La politique de recentralisation fiscale à laquelle se livre l’Etat depuis plusieurs années franchira l’an prochain un nouveau cap, avec la disparition finale de la taxe d’habitation (TH) en tant qu’impôt local et le rétrécissement de la base imposable des entreprises industrielles. La conséquence en est un affaissement des recettes avec pouvoir de taux des collectivités ; et par voie de conséquence, une crispation toujours croissante de la part de celles-ci sur les modalités de compensation par l’Etat de ces suppressions de recettes.
Dernier épisode en date, « l’amendement scélérat » dénoncé par les collectivités visant – accrochez-vous – à « contemporéaniser » le calcul de la compensation de la suppression de TH par la TVA, afin d’éviter de faire profiter les collectivités, en 2022, de l’effet-rebond attendu sur le produit de TVA entre 2020 et 2021 (estimé à +10%), consécutif à la crise sanitaire. On comprend en effet la frustration des collectivités qui, pour une fois, pouvaient trouver satisfaction à voir l’Etat pris à son propre piège. C’était sans compter sur la réactivité de celui-ci qui s’empressa de rectifier cet effet d’aubaine, en décalant d’un an la période de référence prise en compte pour le calcul.
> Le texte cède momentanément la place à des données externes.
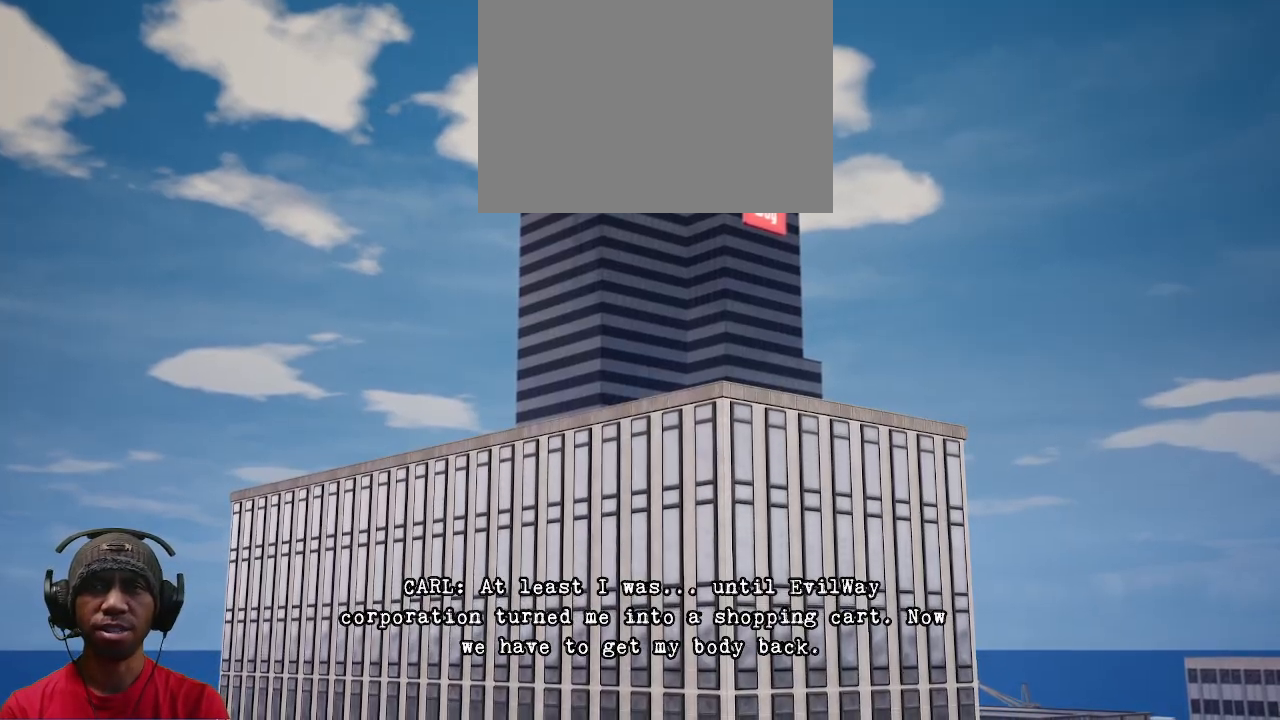
{"buttons": ["R2"], "left_stick": "center", "right_stick": "center", "events": []}
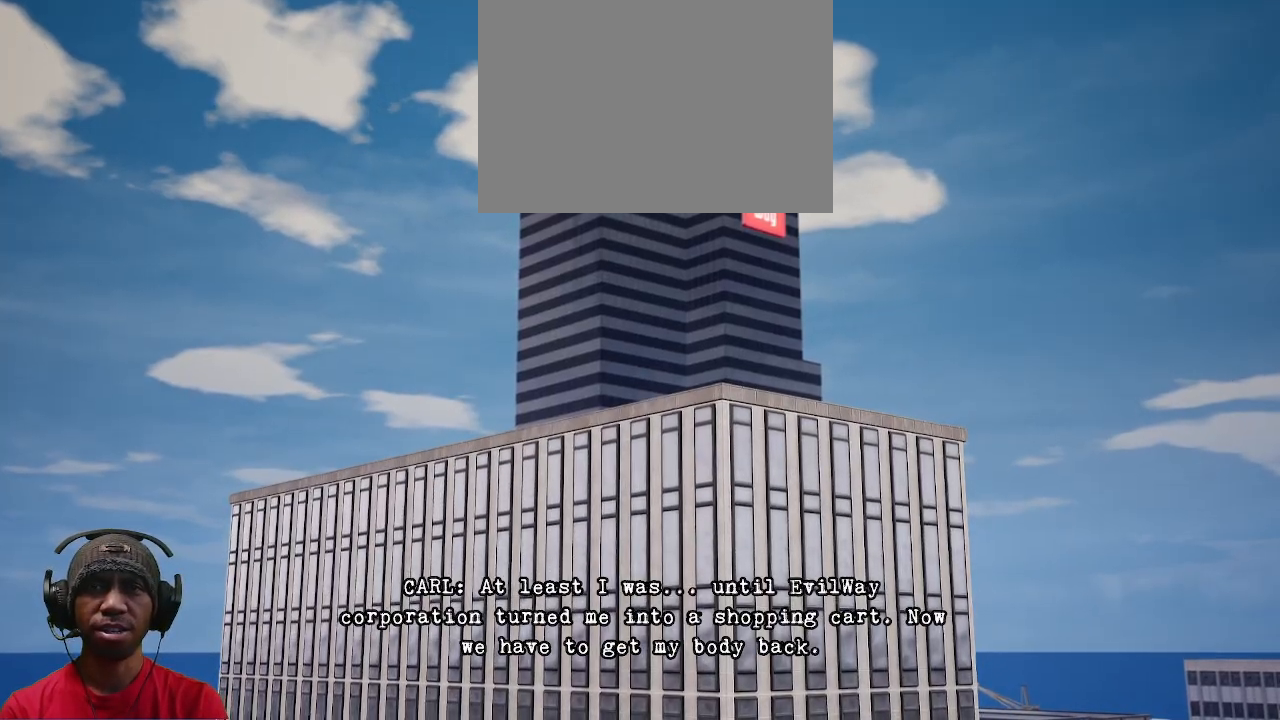
{"buttons": ["R2"], "left_stick": "center", "right_stick": "center", "events": []}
Une position de l’Etat cohérente
Pour autant, force est de constater que la position de l’Etat est parfaitement cohérente. L’objectif de cette compensation n’est en effet pas de faire profiter les collectivités d’un effet d’aubaine lié à une situation particulière de crise économique, mais de procéder à la substitution d’une ressource dynamique à une autre, à volume globalement équivalent. Ce que révèle la crispation des collectivités sur ce sujet n’est donc pas une juste indignation face à un énième coup bas de l’Etat, mais l’ampleur de l’impasse structurelle dans laquelle nous conduisent les réformes engagées depuis de nombreuses années dans le sens de la réduction de l’autonomie fiscale.
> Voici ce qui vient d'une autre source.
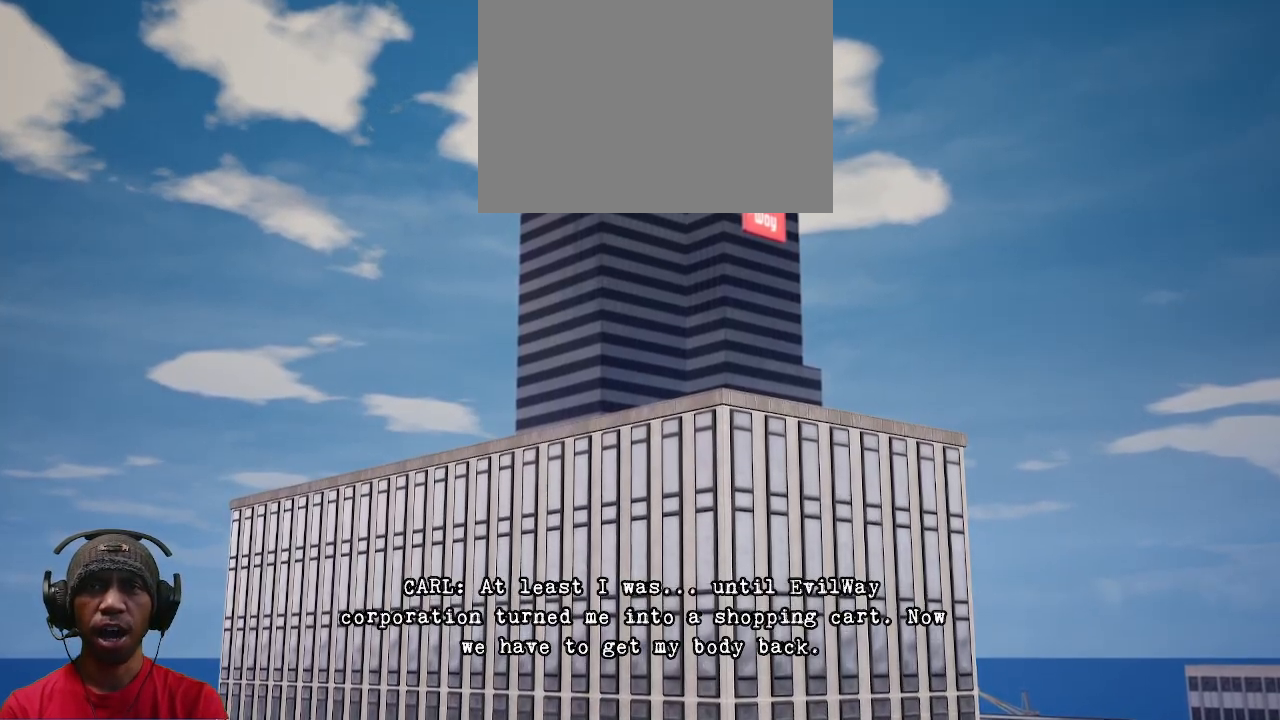
{"buttons": ["R2"], "left_stick": "center", "right_stick": "center", "events": []}
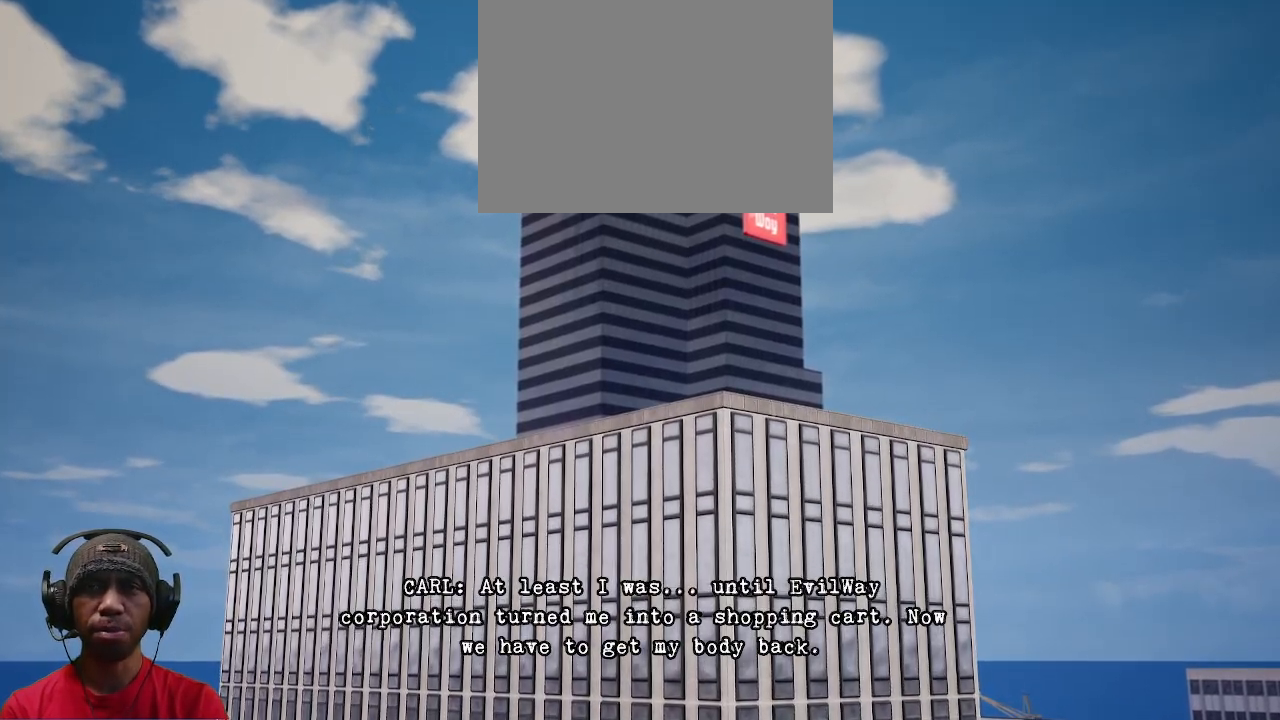
{"buttons": ["R2"], "left_stick": "center", "right_stick": "center", "events": []}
Contradiction entre autonomie et compensation
Dans un autre registre, les revendications quant aux compensations des conséquences de la crise sur les recettes des collectivités peuvent sembler contradictoires avec la revendication d’autonomie fiscale et financière. Quel motif justifie que l’Etat assume à leur place les pertes de recettes consécutives aux mesures rendues nécessaires par la crise du Covid ? A notre analyse, aucunement des raisons d’équité, mais uniquement la capacité de l’Etat à voter un budget en déséquilibre et à mutualiser (en en faisant porter le poids sur les générations futures…) une politique d’emprunt dont il fait indirectement bénéficier les collectivités. Hors cet argument d’opportunité, la revendication d’autonomie financière et fiscale des collectivités nous semble parfaitement contradictoire avec l’idée d’appeler l’Etat en garantie des aléas budgétaires que celles-ci peuvent rencontrer.
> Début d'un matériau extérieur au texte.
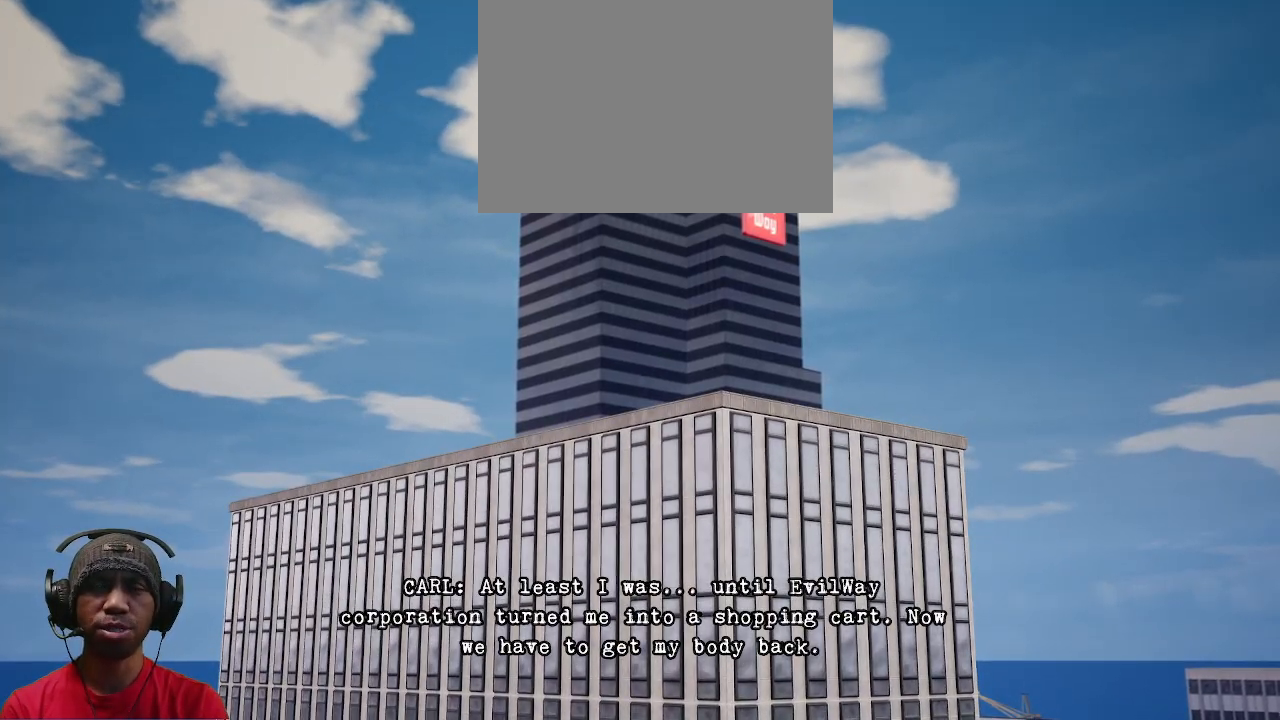
{"buttons": ["R2"], "left_stick": "center", "right_stick": "center", "events": []}
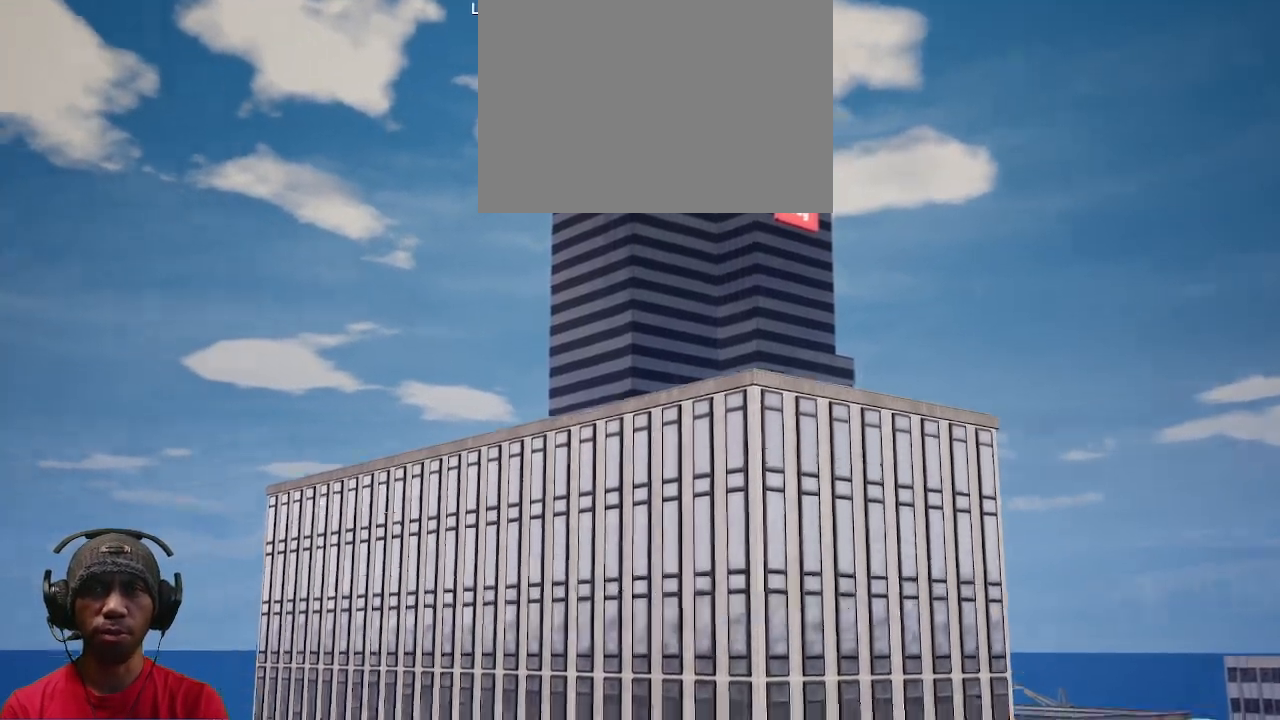
{"buttons": ["R2"], "left_stick": "center", "right_stick": "center", "events": [[67, "TOUCHPAD", "down"], [117, "TOUCHPAD", "up"]]}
Prises entre le marteau de la crise et l’enclume du rétrécissement des marges de manœuvre fiscales, on comprend certes que les collectivités fassent feu de tout bois. Mais cette cacophonie nuit à la clarté du propos, qui inviterait plutôt à s’en tenir à un discours de cohérence et d’intransigeance sur la nécessaire restauration de l’autonomie fiscale et la fin de la tutelle financière imposée par les contrats de Cahors.